No ano anterior, no dia 22 de junho, ela perdeu José Alfredo num acidente. Era domingo. O vereador ia fazer um churrasco para um amigo. Já tinha comprado a carne e a cerveja. Quando voltava do mercado, outro amigo lhe telefonou, pedindo um favor. Queria que José Alfredo fosse buscar um cheque para ele. O vereador pegou a moto e foi. A filha pequena queria ir junto. Mas como era algo rápido e perto de casa, o vereador disse que ia de moto mesmo, rapidinho, e já voltava.

Quando trafegava pela BR-116, um carro saiu do acostamento e acertou em cheio a roda da moto, por volta das 9h da manhã. José Alfredo voou metros adiante e caiu no asfalto. Um caminhão que vinha no sentido oposto não conseguiu frear e passou por cima do motociclista, que morreu na hora.
Aparecida ficou paralisada com o telefonema que recebeu. José Alfredo morreu 10 dias depois do aniversário dela. A comemoração, dias antes, foi uma noite alegre. O filho foi buscá-la para comer pizza em família. As datas especiais seguintes, no entanto, foram difíceis. “Procuramos estar sempre juntos nas festividades, para nos fortalecermos”, diz Aparecida.

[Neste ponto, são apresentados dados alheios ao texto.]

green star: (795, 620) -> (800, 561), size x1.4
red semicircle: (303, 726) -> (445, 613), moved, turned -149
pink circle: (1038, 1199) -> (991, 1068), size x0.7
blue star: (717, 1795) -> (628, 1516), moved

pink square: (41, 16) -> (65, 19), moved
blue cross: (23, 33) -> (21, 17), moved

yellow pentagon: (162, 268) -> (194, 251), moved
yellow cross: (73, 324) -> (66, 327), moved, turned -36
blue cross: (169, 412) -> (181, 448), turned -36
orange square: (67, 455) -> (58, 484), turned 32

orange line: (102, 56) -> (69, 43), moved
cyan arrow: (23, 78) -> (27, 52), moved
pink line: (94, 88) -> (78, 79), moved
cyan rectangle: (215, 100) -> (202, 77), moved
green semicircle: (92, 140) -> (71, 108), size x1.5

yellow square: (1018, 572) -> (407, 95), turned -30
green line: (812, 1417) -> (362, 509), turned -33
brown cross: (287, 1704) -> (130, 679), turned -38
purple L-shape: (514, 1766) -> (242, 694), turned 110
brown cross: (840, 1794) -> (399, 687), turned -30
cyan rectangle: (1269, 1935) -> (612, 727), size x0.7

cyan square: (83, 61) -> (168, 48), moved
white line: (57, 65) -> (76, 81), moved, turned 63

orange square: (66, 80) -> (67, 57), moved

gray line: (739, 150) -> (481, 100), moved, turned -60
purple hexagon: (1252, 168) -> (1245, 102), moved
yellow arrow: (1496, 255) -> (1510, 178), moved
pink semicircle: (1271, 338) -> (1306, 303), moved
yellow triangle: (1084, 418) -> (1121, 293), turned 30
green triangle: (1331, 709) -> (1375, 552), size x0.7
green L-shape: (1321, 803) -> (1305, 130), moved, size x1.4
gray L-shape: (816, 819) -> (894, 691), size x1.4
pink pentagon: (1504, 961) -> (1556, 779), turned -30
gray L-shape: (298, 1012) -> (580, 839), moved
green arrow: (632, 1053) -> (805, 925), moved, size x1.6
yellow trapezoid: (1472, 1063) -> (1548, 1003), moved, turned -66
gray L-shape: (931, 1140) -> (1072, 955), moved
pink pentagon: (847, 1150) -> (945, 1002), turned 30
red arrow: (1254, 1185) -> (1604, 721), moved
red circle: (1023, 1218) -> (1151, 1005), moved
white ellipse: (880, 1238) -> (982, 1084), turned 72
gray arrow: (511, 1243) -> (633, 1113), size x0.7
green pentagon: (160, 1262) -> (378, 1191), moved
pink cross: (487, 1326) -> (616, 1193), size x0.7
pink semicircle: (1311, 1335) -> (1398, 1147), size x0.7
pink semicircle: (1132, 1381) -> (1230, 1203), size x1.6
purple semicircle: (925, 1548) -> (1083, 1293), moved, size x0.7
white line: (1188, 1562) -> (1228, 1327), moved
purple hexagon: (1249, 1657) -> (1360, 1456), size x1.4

Mas toda essa união não foi suficiente para acalentar a professora no Dia das Mães de 2015. “Eu não queria ver ninguém. Eu queria ficar em casa, sem conversar com os outros filhos. Queria que eles entendessem que naquele momento o silêncio era melhor pra mim. É uma dor intensa, você não tem onde tirar forças. Estava faltando um pedaço de mim”, conta.

Neste último ano é que Aparecida está superando melhor a tragédia. Mas na base de idas ao psiquiatra, tratamento, antidepressivos e remédios para dormir. “Ainda não vivi o luto do meu filho. Quando falo, ainda tenho muito sofrimento. Só peço que os motoristas tenham prudência no trânsito, mais paciência, mais tolerância. Não beba, tenha cuidado com si próprio e com os outros”, suplica.